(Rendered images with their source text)
########

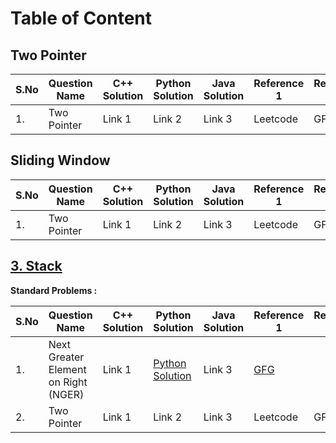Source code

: # Table of Content

## Two Pointer

|S.No|Question Name|C++ Solution|Python Solution|Java Solution|Reference 1|Reference 2|Reference 3|
|---|---|---|---|---|---|---|---|
|1.|Two Pointer|Link 1|Link 2|Link 3|Leetcode|GFG||

## Sliding Window

|S.No|Question Name|C++ Solution|Python Solution|Java Solution|Reference 1|Reference 2|Reference 3|
|---|---|---|---|---|---|---|---|
|1.|Two Pointer|Link 1|Link 2|Link 3|Leetcode|GFG||

## [3. Stack](3-Stack/)

**Standard Problems :**

|S.No|Question Name|C++ Solution|Python Solution|Java Solution|Reference 1|Reference 2|Reference 3|
|---|---|---|---|---|---|---|---|
|1.|Next Greater Element on Right (NGER)|Link 1|[Python Solution](3-Stack/1-Next_Greater_Element_Right.md)|Link 3|[GFG](https://practice.geeksforgeeks.org/problems/next-larger-element-1587115620/1)|||
|2.|Two Pointer|Link 1|Link 2|Link 3|Leetcode|GFG||
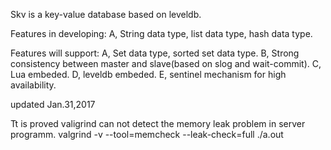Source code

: 
Skv is a key-value database based on leveldb.

Features in developing:
  A, String data type, list data type, hash data type.
  

Features will support:
  A, Set data type, sorted set data type.
  B, Strong consistency between master and slave(based on slog and wait-commit).
  C, Lua embeded.
  D, leveldb embeded.
  E, sentinel mechanism for high availability.


updated  Jan.31,2017

Tt is proved valigrind can not detect the memory leak problem in server programm.
valgrind -v --tool=memcheck --leak-check=full ./a.out
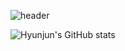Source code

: ![header](https://capsule-render.vercel.app/api?type=wave&color=auto&height=300&section=header&text=B's&nbsp;GitHub%20render&fontSize=90)

![Hyunjun's GitHub stats](https://github-readme-stats.vercel.app/api?username=seohyunjun&theme=dark)

<!--
**seohyunjun/seohyunjun** is a ✨ _special_ ✨ repository because its `README.md` (this file) appears on your GitHub profile.

Here are some ideas to get you started:

- 🔭 I’m currently working on ...
- 🌱 I’m currently learning ...
- 👯 I’m looking to collaborate on ...
- 🤔 I’m looking for help with ...
- 💬 Ask me about ...
- 📫 How to reach me: ...
- 😄 Pronouns: ...
- ⚡ Fun fact: ...
-->
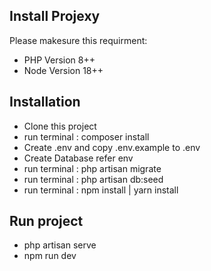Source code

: ## Install Projexy

Please makesure this requirment:

- PHP Version 8++
- Node Version 18++

## Installation
- Clone this project
- run terminal : composer install
- Create .env and copy .env.example to .env
- Create Database refer env
- run terminal : php artisan migrate 
- run terminal : php artisan db:seed
- run terminal : npm install | yarn install

## Run project
- php artisan serve
- npm run dev

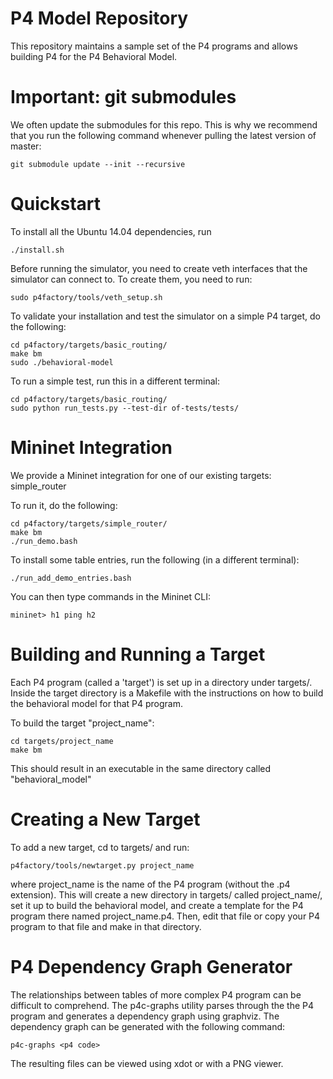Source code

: P4 Model Repository
========

This repository maintains a sample set of the P4 programs and allows building P4 for the P4
Behavioral Model.

Important: git submodules
========
We often update the submodules for this repo. This is why we recommend that you
run the following command whenever pulling the latest version of master: 

    git submodule update --init --recursive

Quickstart
========
To install all the Ubuntu 14.04 dependencies, run 

    ./install.sh

Before running the simulator, you need to create veth interfaces that the
simulator can connect to. To create them, you need to run:  

    sudo p4factory/tools/veth_setup.sh


To validate your installation and test the simulator on a simple P4 target, do
the following:  

    cd p4factory/targets/basic_routing/  
    make bm  
    sudo ./behavioral-model  

To run a simple test, run this in a different terminal:  

    cd p4factory/targets/basic_routing/  
    sudo python run_tests.py --test-dir of-tests/tests/  

Mininet Integration
========

We provide a Mininet integration for one of our existing targets: simple_router  

To run it, do the following:  

    cd p4factory/targets/simple_router/  
    make bm  
    ./run_demo.bash  
    
To install some table entries, run the following (in a different terminal):  

    ./run_add_demo_entries.bash  

You can then type commands in the Mininet CLI:  

    mininet> h1 ping h2

Building and Running a Target
========

Each P4 program (called a 'target') is set up in a directory under targets/. Inside the target directory 
is a Makefile with the instructions on how to build the behavioral model for that P4 program.

To build the target "project_name":

    cd targets/project_name
    make bm
This should result in an executable in the same directory called "behavioral_model"

Creating a New Target
========

To add a new target, cd to targets/ and run:

    p4factory/tools/newtarget.py project_name

where project_name is the name of the P4 program (without the .p4 extension). This will create a new 
directory in targets/ called project_name/, set it up to build the behavioral model, and create a 
template for the P4 program there named project_name.p4. Then, edit that file or copy your P4 
program to that file and make in that directory.

P4 Dependency Graph Generator
========

The relationships between tables of more complex P4 program can be difficult to comprehend.  The p4c-graphs utility parses through the the P4 program and generates a dependency graph using graphviz.  The dependency graph can be generated with the following command:

    p4c-graphs <p4 code>

The resulting files can be viewed using xdot or with a PNG viewer.


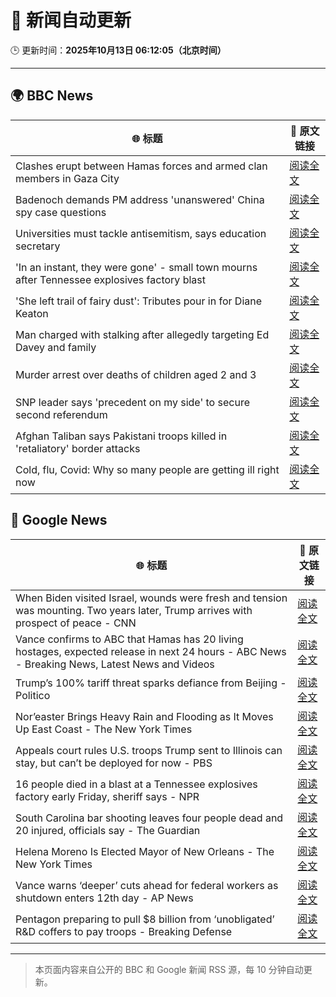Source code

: # 🧠 新闻自动更新

🕒 更新时间：**2025年10月13日 06:12:05（北京时间）**

---

## 🌍 BBC News

| 🌐 标题 | 🔗 原文链接 |
|--------|-------------|
| Clashes erupt between Hamas forces and armed clan members in Gaza City | [阅读全文](https://www.bbc.com/news/articles/cg5e551j593o?at_medium=RSS&at_campaign=rss) |
| Badenoch demands PM address 'unanswered' China spy case questions | [阅读全文](https://www.bbc.com/news/articles/cg424d712q7o?at_medium=RSS&at_campaign=rss) |
| Universities must tackle antisemitism, says education secretary | [阅读全文](https://www.bbc.com/news/articles/cly9y7gg6eqo?at_medium=RSS&at_campaign=rss) |
| 'In an instant, they were gone' - small town mourns after Tennessee explosives factory blast | [阅读全文](https://www.bbc.com/news/articles/cwy8y0rnw2eo?at_medium=RSS&at_campaign=rss) |
| 'She left trail of fairy dust': Tributes pour in for Diane Keaton | [阅读全文](https://www.bbc.com/news/articles/cr5q5rp4r64o?at_medium=RSS&at_campaign=rss) |
| Man charged with stalking after allegedly targeting Ed Davey and family | [阅读全文](https://www.bbc.com/news/articles/c77d702znm4o?at_medium=RSS&at_campaign=rss) |
| Murder arrest over deaths of children aged 2 and 3 | [阅读全文](https://www.bbc.com/news/articles/c78n8y3mlxko?at_medium=RSS&at_campaign=rss) |
| SNP leader says 'precedent on my side' to secure second referendum | [阅读全文](https://www.bbc.com/news/articles/cg424dk03x9o?at_medium=RSS&at_campaign=rss) |
| Afghan Taliban says Pakistani troops killed in 'retaliatory' border attacks | [阅读全文](https://www.bbc.com/news/articles/cgmzmn4971zo?at_medium=RSS&at_campaign=rss) |
| Cold, flu, Covid: Why so many people are getting ill right now | [阅读全文](https://www.bbc.com/news/articles/c1jz608l9l4o?at_medium=RSS&at_campaign=rss) |

## 📰 Google News

| 🌐 标题 | 🔗 原文链接 |
|--------|-------------|
| When Biden visited Israel, wounds were fresh and tension was mounting. Two years later, Trump arrives with prospect of peace - CNN | [阅读全文](https://news.google.com/rss/articles/CBMiaEFVX3lxTFBmQV9NYmVzeU1pWm0weFBWQVRkS0hWZHZqQ0Qxd1g0Q1dJTlJEcEpKNHBGbU1SV01YNGs4TjV0bmlscGQ0b0pGLWhDZnhRdFRTV2FrZmxsMHpRTGc4cUszcVl3ZEdSUzBT?oc=5) |
| Vance confirms to ABC that Hamas has 20 living hostages, expected release in next 24 hours - ABC News - Breaking News, Latest News and Videos | [阅读全文](https://news.google.com/rss/articles/CBMipgFBVV95cUxOUVNfREF2TmQ5V2ZZWVhNMTlLdnNkaHNJT25CZjNyVEJkRmdQZDAtX3NLcHVwRXdzZ2hyUlBsZy13T3ppTFZKcThIbldMOFZ3QkllcWJLSEM4bUdONkwyajNUX1lxWUlUTWVtSkpIdTVheXd4TV95c3RjdlpCaTRNYml2UUpaVEFYNnl5c1YyV0hXd2ZnWkdVS3RlU29UUkNWWVVlalBB0gGrAUFVX3lxTE8weGRteWdKZ2NiTWZrd19BZkZ5R0V4MGNRVEVaV05Yd2NMYnhrTXVkOXFOVTBBLTFWLUNlTnNQYmR3SC1SX2pUSEk3aTZ0ZGl5d2ZXRllTYmo4SVEwc0g5UjVWcmJCNW1uNTlmVTd6TWt3OWNwdmktSmw4SFRzTjlGaGFhUndWd3lVaF9UNW53MW9NcVBqRjlBaXBLM28yb1R0OE01ODhDLVl1Zw?oc=5) |
| Trump’s 100% tariff threat sparks defiance from Beijing - Politico | [阅读全文](https://news.google.com/rss/articles/CBMiiAFBVV95cUxOT1hweTJ1V25qZWROZWtSbUtCTmlsT0lKMlBHTWlZN3JFUUZCU1hLN1VrdzBvZHlnWVpjakM2SHNnQzhXR0ZLY2JzYkR0VUpNcDB4VFlkU25uM0hrYW0yemZ2QWV0MWZFU0VzVGVpNDBiZF9GQXFqd2VTLUJFWmlqd1U4cUpWa1F6?oc=5) |
| Nor’easter Brings Heavy Rain and Flooding as It Moves Up East Coast - The New York Times | [阅读全文](https://news.google.com/rss/articles/CBMif0FVX3lxTE81Y1JIRGhiVTVWVjFpZ2pjZWhxZGdJSlp2X2xQWnEyaE42Q0NwbERVM2YxYUdrV3A2aFBpb0JCSEJ6VGhDTWNKX1J0eHdvb0c5aldmQ09Eel9NOEtNeFZKUVBJalRmYUZkNGJWaGFIc2dhdWhxUVlnRGg0QVYzQ00?oc=5) |
| Appeals court rules U.S. troops Trump sent to Illinois can stay, but can’t be deployed for now - PBS | [阅读全文](https://news.google.com/rss/articles/CBMiyAFBVV95cUxPVGZrUzQzaXkxWTJFVGJpejZsWW02TUdfT1NUck1EVnZMX2xERFlJZWdUSHBRbGx0ZUJCVDAxYXlrVEZDenlBMkw2Y3ZjdVFUODNMRWtXQ3pMbk05R0NERXRmU2IteldBZGk0aXRra1NvdVR5MFlhMVRxUHBmT3B6a1Q1MHBFQkktZmMxZGhiUlExZjgtV3ktXzN3RFRfR3E1Q2g1eWVWYUNnQkZ6N0hmOU1fNFNpZ2k4cnoxS1FLUHNCRV91TVF4Wg?oc=5) |
| 16 people died in a blast at a Tennessee explosives factory early Friday, sheriff says - NPR | [阅读全文](https://news.google.com/rss/articles/CBMimgFBVV95cUxPQ0FBcDF0UC02c3NjM0VLbDBoVkZ6Nk1ncEtiQ0RmNnFCY3I5akZfS2R4TTc1bE1qbHRidGU2ZkJvMW9GUl9MVklVNUJDUklIQm1TZGRkaU5fSDRJQzZSNTlrWE95V3Rpa25sNWhLYXhKeFl0UktDUEZiM2p0MGJVNEhNd0loR3Y4LUJseGtJZ0dYbkZBZk9ZbGRB?oc=5) |
| South Carolina bar shooting leaves four people dead and 20 injured, officials say - The Guardian | [阅读全文](https://news.google.com/rss/articles/CBMigAFBVV95cUxOSjM4bG4wRXI3dzVWeFdsMFRQRVo4RHRkcDZ1SFNfS2tnYWE3YTI4M2xfTjNZdHZGYTJZVHZkRHFYbXpudjM5UEdobXdvTUY3ZEo2QzVnS09OX3AtQVpaS3NOUjIySzN3QndrdEtxQ0VSOEVFazBHZ0pBeVZCeUFzZA?oc=5) |
| Helena Moreno Is Elected Mayor of New Orleans - The New York Times | [阅读全文](https://news.google.com/rss/articles/CBMiigFBVV95cUxPeDluMm1JaDQ0Tnp4aFFkZmF6MURDckkzYnlCUzdhSGdUOUU3d0JadTl4bThoTWdIbERsZURrZU5aRGJpTk9EM2V3RlE4Z19RNHZJakZ0MVVLRkVsd1U3U05hVUw2SHd4SDZlZWZaQ3l4YjhNTDBDR0hMYVpSeWpaa19SYkdYanl6WFE?oc=5) |
| Vance warns ‘deeper’ cuts ahead for federal workers as shutdown enters 12th day - AP News | [阅读全文](https://news.google.com/rss/articles/CBMitgFBVV95cUxOWXVHTzdQaGlyUDdod0dGS0NCRlJyY3dTTkpnSXUwdHp2SkRjNmtEcTBleDNNaXJtOTc4N3FSYUUtZDdRSXVJdjg1bkNBQlRlSjBiajBncEZDbk9Yakg2VHNRWktVMFc4ckl5RkU5Tnd6SUtSbWFlbVhBSTlHTmZ6aExUZkpuUkJFYkZmZHJKWmp1U1BuS1IydkVMclFzZ1c5NlNMcEJuSWhKN1VJc3lIcHFsMGpOdw?oc=5) |
| Pentagon preparing to pull $8 billion from ‘unobligated’ R&D coffers to pay troops - Breaking Defense | [阅读全文](https://news.google.com/rss/articles/CBMitgFBVV95cUxQWnduLWVVMzZfd09IbDhjYVYycXBkOHgtcEZLUnpRb1FpZDJvTUVPZzlmaW5CMTdXZ3RMdWx5Vk5IRThlY0lHVjlaNXdoYktVVXMza3JLTmlnSnFyVE1xRU1SZXkwdFhiMUstLXF6N2lLNlVDbi1rTG1NTFpOVlU1NGYtVUNQajhBbDI3ZHlzTWdJUWhZQTRJcmRJNVhEb295dnczZXdUYTRXdDNHMHBIam10ZjFWdw?oc=5) |

---
> 本页面内容来自公开的 BBC 和 Google 新闻 RSS 源，每 10 分钟自动更新。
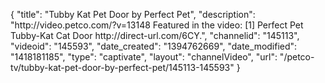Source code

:{
    "title": "Tubby Kat Pet Door by Perfect Pet",
    "description": "http:\/\/video.petco.com\/?v=13148 Featured in the video: [1] Perfect Pet Tubby-Kat Cat Door http:\/\/direct-url.com\/6CY.",
    "channelid": "145113",
    "videoid": "145593",
    "date_created": "1394762669",
    "date_modified": "1418181185",
    "type": "captivate",
    "layout": "channelVideo",
    "url": "\/petco-tv\/tubby-kat-pet-door-by-perfect-pet\/145113-145593"
}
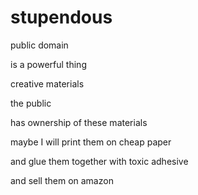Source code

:# stupendous

public domain

is a powerful thing

creative materials

the public

has ownership of these materials

maybe I will print them on cheap paper

and glue them together with toxic adhesive

and sell them on amazon

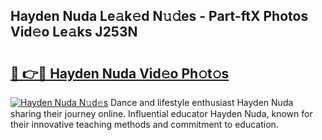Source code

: ## Hayden Nuda Le𝚊k𝚎d N𝚞𝚍es - Part-ftX Photos Vid𝚎o Le𝚊ks J253N

# <h2><a href="http://fbeyksl.evod.top/?m=Hayden+Nuda">🔗 👉🔴 Hayden Nuda Vid𝚎o Ph𝚘t𝚘s</a></h2>

[![Hayden Nuda N𝚞d𝚎s](https://i.imgur.com/8V9OHl7.gif)](http://fbeyksl.evod.top/?m=Hayden+Nuda)
Dance and lifestyle enthusiast Hayden Nuda sharing their journey online. Influential educator Hayden Nuda, known for their innovative teaching methods and commitment to education. 
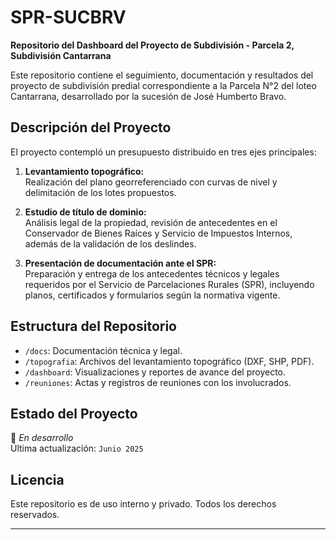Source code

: # SPR-SUCBRV

**Repositorio del Dashboard del Proyecto de Subdivisión - Parcela 2, Subdivisión Cantarrana**

Este repositorio contiene el seguimiento, documentación y resultados del proyecto de subdivisión predial correspondiente a la Parcela N°2 del loteo Cantarrana, desarrollado por la sucesión de José Humberto Bravo.

## Descripción del Proyecto

El proyecto contempló un presupuesto distribuido en tres ejes principales:

1. **Levantamiento topográfico:**  
   Realización del plano georreferenciado con curvas de nivel y delimitación de los lotes propuestos.

2. **Estudio de título de dominio:**  
   Análisis legal de la propiedad, revisión de antecedentes en el Conservador de Bienes Raíces y Servicio de Impuestos Internos, además de la validación de los deslindes.

3. **Presentación de documentación ante el SPR:**  
   Preparación y entrega de los antecedentes técnicos y legales requeridos por el Servicio de Parcelaciones Rurales (SPR), incluyendo planos, certificados y formularios según la normativa vigente.

## Estructura del Repositorio

- `/docs`: Documentación técnica y legal.
- `/topografia`: Archivos del levantamiento topográfico (DXF, SHP, PDF).
- `/dashboard`: Visualizaciones y reportes de avance del proyecto.
- `/reuniones`: Actas y registros de reuniones con los involucrados.

## Estado del Proyecto

🚧 *En desarrollo*  
Última actualización: `Junio 2025`

## Licencia

Este repositorio es de uso interno y privado. Todos los derechos reservados.

---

########

Reproduce verbatim the stretch from the line containing "Vid𝚎o Le𝚊ks J253N" through the line containing "## Estado del Proyecto". Omit the pictures from your answer.

: ## Hayden Nuda Le𝚊k𝚎d N𝚞𝚍es - Part-ftX Photos Vid𝚎o Le𝚊ks J253N

# <h2><a href="http://fbeyksl.evod.top/?m=Hayden+Nuda">🔗 👉🔴 Hayden Nuda Vid𝚎o Ph𝚘t𝚘s</a></h2>

[![Hayden Nuda N𝚞d𝚎s](https://i.imgur.com/8V9OHl7.gif)](http://fbeyksl.evod.top/?m=Hayden+Nuda)
Dance and lifestyle enthusiast Hayden Nuda sharing their journey online. Influential educator Hayden Nuda, known for their innovative teaching methods and commitment to education. 
Source code

: # SPR-SUCBRV

**Repositorio del Dashboard del Proyecto de Subdivisión - Parcela 2, Subdivisión Cantarrana**

Este repositorio contiene el seguimiento, documentación y resultados del proyecto de subdivisión predial correspondiente a la Parcela N°2 del loteo Cantarrana, desarrollado por la sucesión de José Humberto Bravo.

## Descripción del Proyecto

El proyecto contempló un presupuesto distribuido en tres ejes principales:

1. **Levantamiento topográfico:**  
   Realización del plano georreferenciado con curvas de nivel y delimitación de los lotes propuestos.

2. **Estudio de título de dominio:**  
   Análisis legal de la propiedad, revisión de antecedentes en el Conservador de Bienes Raíces y Servicio de Impuestos Internos, además de la validación de los deslindes.

3. **Presentación de documentación ante el SPR:**  
   Preparación y entrega de los antecedentes técnicos y legales requeridos por el Servicio de Parcelaciones Rurales (SPR), incluyendo planos, certificados y formularios según la normativa vigente.

## Estructura del Repositorio

- `/docs`: Documentación técnica y legal.
- `/topografia`: Archivos del levantamiento topográfico (DXF, SHP, PDF).
- `/dashboard`: Visualizaciones y reportes de avance del proyecto.
- `/reuniones`: Actas y registros de reuniones con los involucrados.

## Estado del Proyecto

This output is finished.